奏は腕をまっすぐにした状態で踏ん張っている。その為これ以上押し込むのは難しいだろう。だがその方向をずらすことくらいはできる。


徐々に徐々に右へ、間違っても木刀の力を抜いて反撃できないように力加減を調整しながら奏の木刀を正眼の位置からずらしていく。


奏も康太の思惑を理解したのだろう、何とかこの状態を維持、あるいは打開できるだけの状況を作ろうとしているが単純な力勝負で男に勝てるはずもない。


体をずらして何とか正眼を保とうとするが、奏の足の間に割って入った康太の足がそれを許さなかった。


「なるほどな・・・私に勝とうとしているわけか・・・!」


「・・・最初は・・・ちょっと一矢報いることができれば・・・くらいに考えてたんですけどね・・・あんまりに様子を見てくれるからちょっと欲が出てきました・・・!」


「・・・くはは・・・お前を甘く見過ぎたか・・・思っていたよりずっとお前は男だったという事だな・・・!」


「・・・褒められてると思っても?」


「あぁ、十分以上に褒めているつもりだ・・・!」


自分が油断していることを理解し、実力差を把握したうえで相手を動かした。

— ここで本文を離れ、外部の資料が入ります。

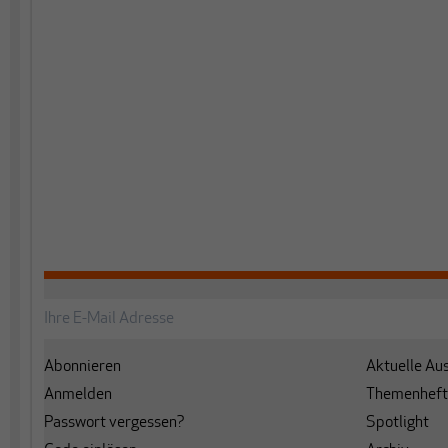
Abonnieren
Aktuelle Au
Anmelden
Themenheft
Passwort vergessen?
Spotlight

先程までの防御で康太の対応が早く、なおかつとっさの判断ができるタイプであるという事は理解していたが奏は康太の評価を改めていた。


とっさの判断というレベルではない、康太は思考の速度が速いのだ。


どのようにすればいいか、どうすればうまく事が運ぶか、その考えをするのが非常に早い。


攻撃に対して半ば反射に近い反応速度で対応するのは小百合の指導によるものだが、攻撃時の対応とその判断の早さは康太が自分で考えて繰り出しているものだ。

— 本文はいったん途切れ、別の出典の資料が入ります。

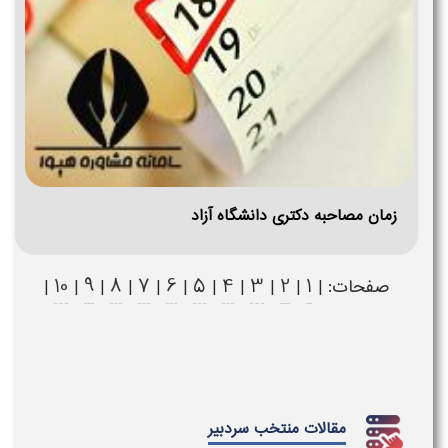
زمان مصاحبه دکتری دانشگاه آزاد
10
9
8
7
6
5
4
3
2
1
صفحات: |
|
|
|
|
|
|
|
|
|
|
مقالات منتخب سردبیر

それにもかかわらず康太は状況を正しく理解したうえでそれに対しての答えが出せる。


ただ考えなしで戦っているのではない。康太はしっかりと考えを持って戦っている。


「なるほど・・・この状態では私はすでに詰みに近いな・・・!」


「えぇ・・・詰みの状態にするのが俺の目的です・・・まぁ魔術なしでの戦いに限られますけど・・・!」


本来であればこの状態になったとしても奏ならば魔術を用いていくらでも対応できる。


だが康太が魔術を使っていないというのに自分だけ魔術を使うというのは奏のプライドが許さなかった。


そのあたりも康太は把握済みだった。自分が魔術を使わない限り、この人は魔術を使わない。その確信があった。